COMFORTDELGRO chairman Lim Jit Poh says the perennial problem of matching demand for taxis with supply cannot be solved by raising flagdown fares and doing away with surcharges.

He was responding to recent newspaper articles calling for the complex menu of surcharges to be dropped and, in their place, for the flag-down rate to be raised, to as high as $10. It is currently $2.50 for non-limo cabs.

'This is too simplistic,' Mr Lim said yesterday at an awards ceremony at the company's Braddell Road headquarters to honour cab and bus drivers and other staff who had provided excellent service.

'If the taxi fare is standard for all locations at all times, which taxi driver will bother driving all the way to the city to meet high demand when he is already in the suburbs?'

Nevertheless, he said cabbies were businessmen and would go where there was business.

He conceded that ComfortDelGro - the biggest cab operator with 15,000 taxis - could do more to better cater to demand.

He said one way was to build a sophisticated call-booking centre. The group has a $53 million centre which caters to around 100,000 calls a day and can prevent 'abuse' by drivers.

'Our system ensures that drivers cannot manipulate the 'On Call' system. If they are not attending to a booking job, they cannot 'pretend' that they are. The call centre is in full control of the situation,' he said.

Commenting on the recent rash of taxi touting cases and a subsequent clampdown by the Land Transport Authority, Mr Lim said the large number of taxi operators today was to blame.

'In the past, when the industry was regulated, there were two major taxi companies. Drivers with bad habits were blacklisted and had nowhere to go,' he noted.

But with more operators following deregulation, competition for drivers had intensified. It meant that bad drivers whose services were terminated by one company had no trouble joining another company, he said.

But, according to the LTA, more than two-thirds of cabbies nabbed for touting, overcharging or refusing to pick up fares in the recent crackdown were from the big companies.

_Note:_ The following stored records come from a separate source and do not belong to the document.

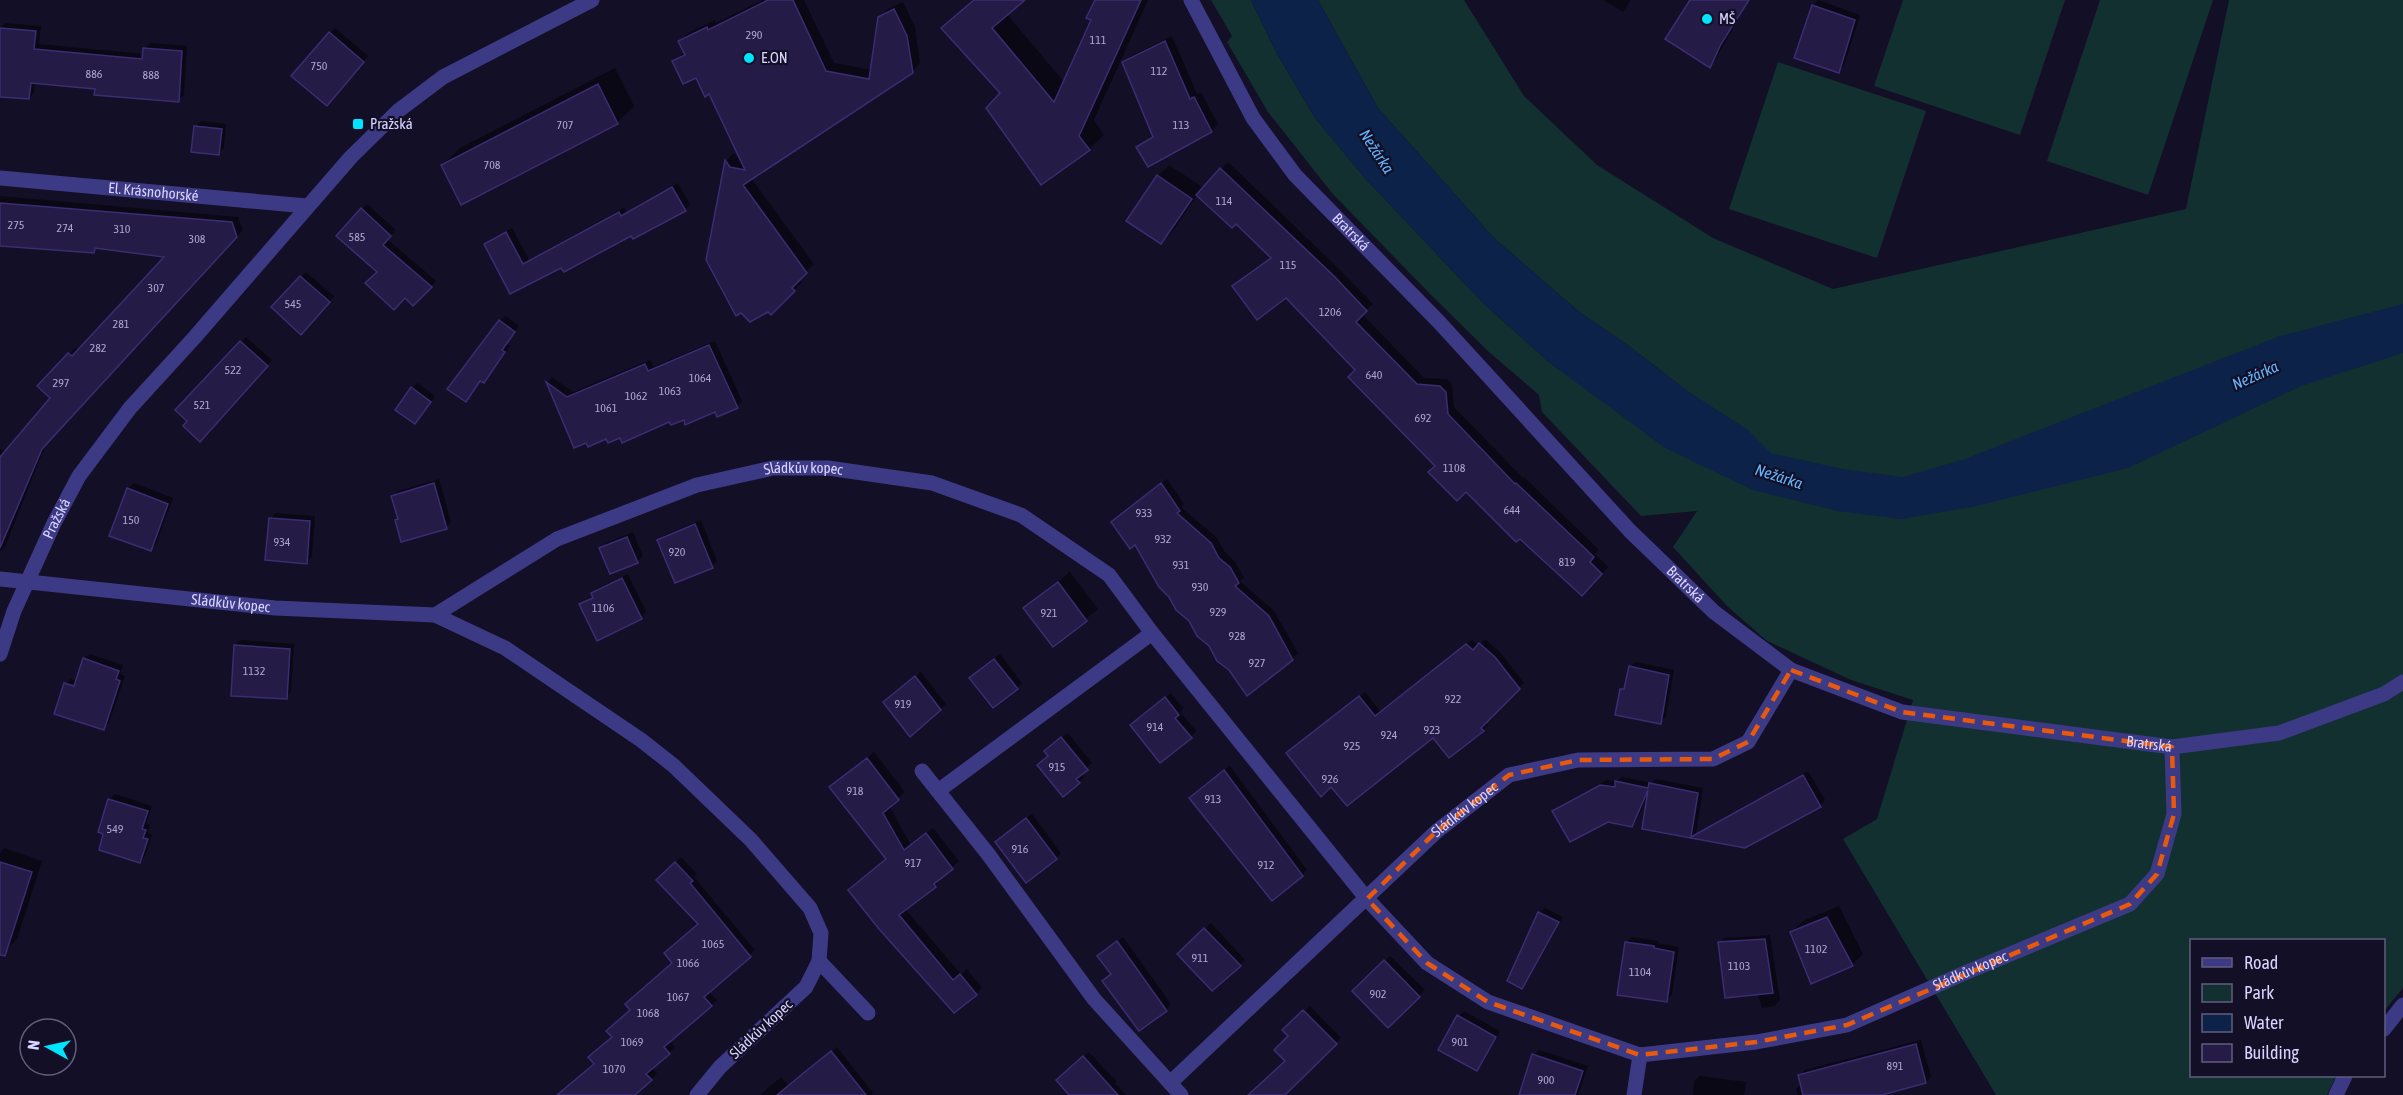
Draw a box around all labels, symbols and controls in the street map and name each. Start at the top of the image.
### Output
place label: MŠ [1719,10,1735,27]
marker: MŠ [1700,12,1714,26]
house number: 290 [746,28,763,42]
house number: 111 [1090,33,1107,47]
place label: E.ON [761,49,788,66]
marker: E.ON [742,51,756,65]
house number: 750 [311,59,328,73]
house number: 112 [1151,64,1167,78]
house number: 886 [86,67,103,81]
house number: 888 [143,68,160,82]
place label: Pražská [370,115,413,132]
marker: Pražská [351,117,365,131]
house number: 707 [557,118,574,132]
house number: 113 [1173,118,1189,132]
water label: Nežárka [1356,126,1398,177]
house number: 708 [484,158,501,172]
street label: El. Krásnohorské [108,179,199,204]
house number: 114 [1216,194,1233,208]
street label: Bratrská [1329,209,1373,254]
house number: 275 [8,218,24,232]
house number: 274 [57,221,74,235]
house number: 310 [114,222,131,236]
house number: 585 [349,230,365,244]
house number: 308 [189,232,206,246]
house number: 115 [1280,258,1296,272]
house number: 307 [148,281,165,295]
house number: 545 [285,297,301,311]
house number: 1206 [1319,305,1342,319]
house number: 281 [113,317,130,331]
house number: 282 [90,341,106,355]
water label: Nežárka [2229,357,2281,393]
house number: 522 [225,363,241,377]
house number: 640 [1366,368,1383,382]
house number: 1064 [689,371,712,385]
house number: 297 [53,376,70,390]
house number: 1063 [659,384,681,398]
house number: 1062 [625,389,647,403]
house number: 521 [194,398,211,412]
house number: 1061 [595,401,618,415]
house number: 692 [1415,411,1431,425]
street label: Sládkův kopec [762,459,845,478]
water label: Nežárka [1753,460,1805,492]
house number: 1108 [1443,461,1466,475]
street label: Pražská [39,495,74,541]
house number: 644 [1504,503,1521,517]
house number: 933 [1136,506,1152,520]
house number: 150 [123,513,140,527]
house number: 932 [1155,532,1171,546]
house number: 934 [274,535,291,549]
house number: 920 [669,545,686,559]
house number: 819 [1559,555,1576,569]
house number: 931 [1173,558,1190,572]
street label: Bratrská [1663,562,1708,606]
house number: 930 [1192,580,1209,594]
street label: Sládkův kopec [190,590,272,615]
house number: 1106 [592,601,615,615]
house number: 929 [1210,605,1227,619]
house number: 921 [1041,606,1058,620]
house number: 928 [1229,629,1246,643]
house number: 927 [1249,656,1266,670]
house number: 1132 [243,664,265,678]
house number: 922 [1445,692,1461,706]
house number: 919 [895,697,912,711]
house number: 914 [1147,720,1164,734]
house number: 923 [1424,723,1440,737]
house number: 924 [1381,728,1398,742]
street label: Bratrská [2125,732,2173,755]
house number: 925 [1344,739,1360,753]
house number: 915 [1049,760,1065,774]
house number: 926 [1322,772,1339,786]
street label: Sládkův kopec [1427,778,1501,840]
house number: 918 [847,784,864,798]
house number: 913 [1205,792,1221,806]
house number: 549 [107,822,124,836]
house number: 916 [1012,842,1029,856]
house number: 917 [905,856,922,870]
house number: 912 [1258,858,1274,872]
house number: 1065 [702,937,724,951]
legend [2190,939,2385,1077]
house number: 1102 [1805,942,1827,956]
street label: Sládkův kopec [1930,947,2010,994]
house number: 911 [1192,951,1209,965]
text: Road [2244,952,2278,973]
house number: 1066 [677,956,700,970]
house number: 1103 [1728,959,1750,973]
house number: 1104 [1629,965,1652,979]
text: Park [2244,982,2274,1003]
house number: 902 [1370,987,1386,1001]
house number: 1067 [667,990,690,1004]
street label: Sládkův kopec [726,995,796,1062]
house number: 1068 [637,1006,660,1020]
text: Water [2244,1012,2284,1033]
north arrow [18,1017,78,1077]
house number: 1069 [621,1035,644,1049]
house number: 901 [1452,1035,1469,1049]
text: N [24,1039,43,1051]
text: Building [2244,1042,2299,1063]
house number: 891 [1887,1059,1904,1073]
house number: 1070 [603,1062,626,1076]
house number: 900 [1538,1073,1555,1087]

Some cabbies, however, felt there were touts because the demand for cabs was too high.

Cabby Chew Lian Sheng, 37, said: 'You go to a taxi stand in Clarke Quay and see a queue of cabs waiting for passengers. You think there will be a market for touts?'

He said taxi fares here were just too low. 'Even a maid on $350 monthly salary can afford to take a taxi. Primary school children can afford to book taxis,' he said.

Among those who have argued for a higher flag-down fare is Straits Times contributor Han Songguang, a postgraduate student at the National University of Singapore.

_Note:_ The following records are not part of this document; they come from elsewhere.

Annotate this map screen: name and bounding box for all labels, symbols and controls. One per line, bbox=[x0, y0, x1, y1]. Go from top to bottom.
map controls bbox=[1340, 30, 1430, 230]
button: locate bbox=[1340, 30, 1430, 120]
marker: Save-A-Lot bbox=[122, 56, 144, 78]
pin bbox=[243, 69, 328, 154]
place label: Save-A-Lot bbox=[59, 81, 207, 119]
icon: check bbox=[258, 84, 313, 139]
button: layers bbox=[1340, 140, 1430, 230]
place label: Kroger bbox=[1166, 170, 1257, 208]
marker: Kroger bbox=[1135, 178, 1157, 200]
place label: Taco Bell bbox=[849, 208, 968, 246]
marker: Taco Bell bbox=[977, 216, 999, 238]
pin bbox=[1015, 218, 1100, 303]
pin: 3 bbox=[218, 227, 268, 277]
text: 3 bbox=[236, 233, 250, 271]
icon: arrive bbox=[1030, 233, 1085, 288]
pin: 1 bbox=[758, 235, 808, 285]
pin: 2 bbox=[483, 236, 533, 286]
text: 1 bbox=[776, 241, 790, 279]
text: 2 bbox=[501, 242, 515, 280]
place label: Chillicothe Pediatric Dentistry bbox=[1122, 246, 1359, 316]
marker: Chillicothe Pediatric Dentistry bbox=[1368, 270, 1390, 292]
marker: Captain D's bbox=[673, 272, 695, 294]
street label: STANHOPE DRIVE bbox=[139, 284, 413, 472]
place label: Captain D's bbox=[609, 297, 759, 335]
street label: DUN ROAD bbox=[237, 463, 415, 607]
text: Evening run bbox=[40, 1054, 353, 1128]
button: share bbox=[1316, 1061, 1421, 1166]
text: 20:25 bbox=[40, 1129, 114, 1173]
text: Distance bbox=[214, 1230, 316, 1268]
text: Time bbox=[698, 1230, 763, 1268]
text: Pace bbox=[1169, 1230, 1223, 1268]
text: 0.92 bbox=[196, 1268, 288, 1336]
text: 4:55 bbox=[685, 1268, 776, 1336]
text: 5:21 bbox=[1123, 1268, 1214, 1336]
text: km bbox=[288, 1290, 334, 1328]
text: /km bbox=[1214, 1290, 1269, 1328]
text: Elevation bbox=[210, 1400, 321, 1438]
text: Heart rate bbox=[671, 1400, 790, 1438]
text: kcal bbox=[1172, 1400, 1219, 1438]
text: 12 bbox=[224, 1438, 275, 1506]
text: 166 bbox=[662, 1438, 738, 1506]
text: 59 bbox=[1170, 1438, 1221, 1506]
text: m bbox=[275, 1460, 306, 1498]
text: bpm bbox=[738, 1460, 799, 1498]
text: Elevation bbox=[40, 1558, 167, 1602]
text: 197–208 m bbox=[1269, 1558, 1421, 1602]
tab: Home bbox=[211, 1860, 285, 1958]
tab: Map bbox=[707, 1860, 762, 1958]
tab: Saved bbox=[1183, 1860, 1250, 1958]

Citing the long line of taxis snaking towards Changi Airport every day, he said: 'You could see this as proof that the surcharge works.

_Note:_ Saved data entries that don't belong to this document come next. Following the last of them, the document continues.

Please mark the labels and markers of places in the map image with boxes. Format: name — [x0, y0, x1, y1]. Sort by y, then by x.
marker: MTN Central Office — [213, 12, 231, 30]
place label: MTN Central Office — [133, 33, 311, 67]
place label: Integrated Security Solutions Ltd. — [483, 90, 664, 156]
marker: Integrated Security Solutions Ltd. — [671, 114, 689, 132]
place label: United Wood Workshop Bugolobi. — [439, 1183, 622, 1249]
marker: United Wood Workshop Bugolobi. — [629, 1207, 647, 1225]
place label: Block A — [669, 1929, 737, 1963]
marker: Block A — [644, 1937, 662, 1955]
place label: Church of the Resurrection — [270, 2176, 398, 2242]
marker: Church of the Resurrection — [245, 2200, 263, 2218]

'But then, couldn't these empty taxis be better deployed to other areas of the city where demand is higher and the waiting time much shorter for the cabbies?'

He felt the various surcharges created false demand and distorted the market. Once basic fares were raised, the market would adjust itself.

Commuters' expectations also had to be adjusted. 'The cheap-and-good mentality needs to be redefined,' he said.

Mr Lim Chong Boo, managing director of Premier Taxis, a newcomer in the business with 2,300 cabs, is also convinced that fares must rise. 'This is to help cabbies cope with fast-rising diesel prices and inflation,' he said.

For now, the industry is waiting for market leader ComfortDelGro to make the first move.

The giant, with close to a 70 per cent share of Singapore's 23,000-strong taxi market, has refused to comment on fare changes and Mr Lim stayed away from the topic in his speech as well yesterday.